[[ Source text, beginning ]]

The agency held a public comment period from February to May of 2015 for stakeholders to submit their concerns or suggestions, and several expressed fears about what a nationalized system could mean. For example, the Association of American Physicians and Surgeons (AAPS) stated that it has “serious concerns about the impact that the Interoperability Roadmap will ultimately have on medical office expenses.” The statement said that “by and large, electronic medical records have increased costs significantly, reduced privacy, and led to some devastating medical errors.” 

The AAPS went on to say that “electronic medical records are often riddled with errors, rendering the goal of interoperability one of dubious value, or even harmful. Repetition and reliance on errors is detrimental to patient care.” 

Other organizations want a more efficient move toward interoperability than the decade-long plan suggested by the ONC. “We are concerned that a 10-year plan for a learning health system is too prolonged and would leave U.S. health care interoperability behind most other industries and countries,” wrote Michael Jackson, general manager of consumer healthcare, health and life sciences at the Intel Corporation.

Another advocacy group concerned about the ONC roadmap is the Citizens’ Council for Health Freedom (CCHF). Twila Brase, president and cofounder of CCHF, tells Security Management her organization believes that combining the electronic health records of everyone in the United States would hinder individualized patient care. “When you build a national system of all your private healthcare data–which also means mental health data, lifestyle data, genetic data, comments that you make to your doctor–then what you have done is you have infringed upon the confidential doctor-patient relationship. You’ve made the doctor’s office a scary place.” 

Brase points out that HIPAA actually provides for the sharing of patient information, meaning that healthcare entities with a “need to know” are able to share that information freely unless state law says otherwise. According to the law, “The health care provider may share or discuss only the information that the person involved needs to know about the patient’s care or payment for care.” 

Brase says such language is dangerously vague. “How many people have a ‘need to know,’ and would the patient be happy with all those need to know people having access to their full medical records?”

[[ Source text, end ]]
[[ Dataset extract, beginning ]]

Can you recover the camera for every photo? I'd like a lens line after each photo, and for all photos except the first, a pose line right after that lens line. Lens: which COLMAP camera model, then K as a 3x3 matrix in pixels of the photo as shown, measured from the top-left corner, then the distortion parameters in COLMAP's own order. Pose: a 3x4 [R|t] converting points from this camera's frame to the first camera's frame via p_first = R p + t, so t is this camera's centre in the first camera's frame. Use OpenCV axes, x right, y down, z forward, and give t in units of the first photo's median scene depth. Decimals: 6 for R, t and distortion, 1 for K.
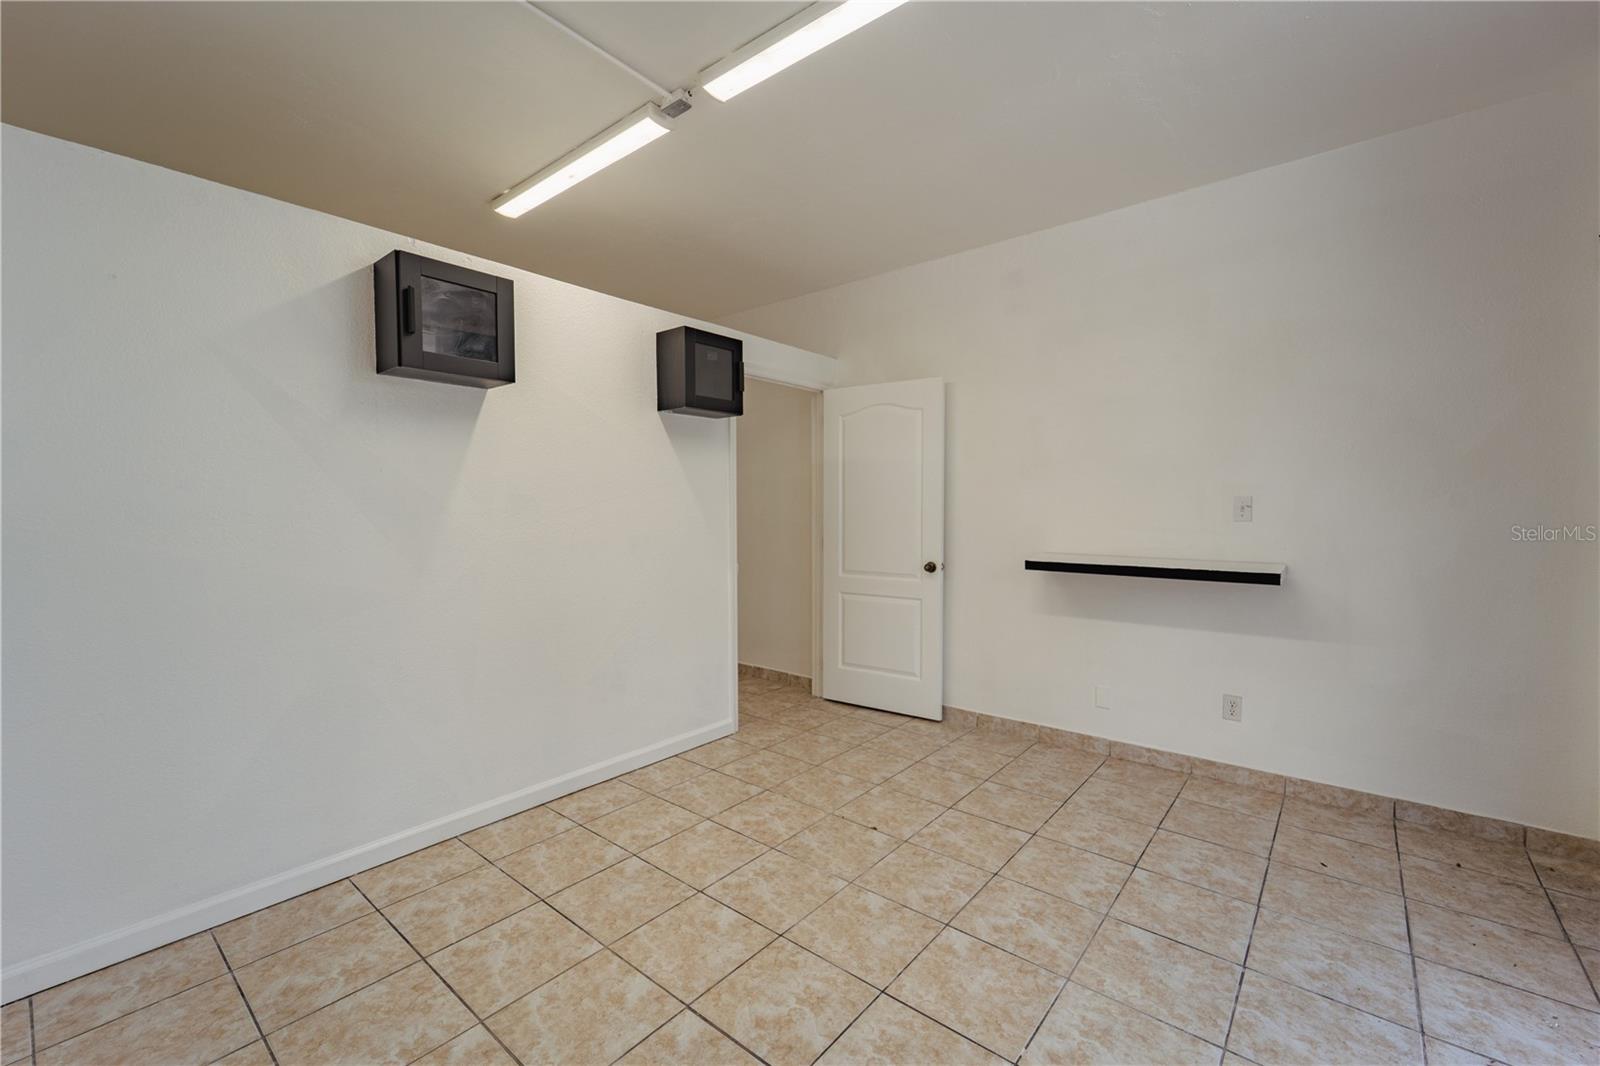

[[ Dataset extract, end ]]

## Problem 1
Answer these questions from the text on the interoperability roadmap:
(a) During which months and year did the agency hold its public comment period?
(b) Who is the president and cofounder of the Citizens' Council for Health Freedom?
(c) At which company is Michael Jackson the general manager of consumer healthcare, health and life sciences?
## Problem 2
Pick up the text on the interoperability roadmap after its final sentence and carry it forward.
The listing comes from a separate source, unrelated to the text on the interoperability roadmap.

## Answer box 1
(a) February to May of 2015
(b) Twila Brase
(c) The Intel Corporation

## Answer box 2
State initiatives. At the state level, there has been some progress made toward centralizing patient healthcare information. Some have created master patient lookups where providers can access either full patient information or at least a list of who has treated the patient so there is a point of contact. New York, for example, has made progress by incenti­vizing private and public healthcare companies to aggregate their healthcare information through the Delivery System Reform Incentive Payment Program, run by the Office of the Medicaid Inspector General. 

Emergency care. While the sharing of patient data raises privacy issues, saving patients’ lives is the top priority in an emergency, says Greene. In a disaster situation such as Hurricanes Katrina and Sandy, he notes that medical workers must comply with state laws when dealing with patient medical records. 

But there are ways to work around those rules if necessary. Some states have what is known as the “break the glass” procedure, which means that a medical worker can temporarily access a patient record during a disaster. There are also different rules among states for patient privacy, including “opt-in” or “opt-out” procedures. With opt-in, a patient has to give a doctor’s office permission to share his or her medical records with another organization, for example. In an opt-out situation, it’s assumed a patient record is okay to share with other providers unless expressed otherwise. 

During a disaster, Greene adds, the ability to not only view, but also edit patient information, is critical. “There has to be a way not only to pull that information from a central repository but also put new information back,” says Greene. “Almost like taking a library book down and then returning it with a few extra pages in it now because it’s the individual patient’s information. And that truly is a challenge.”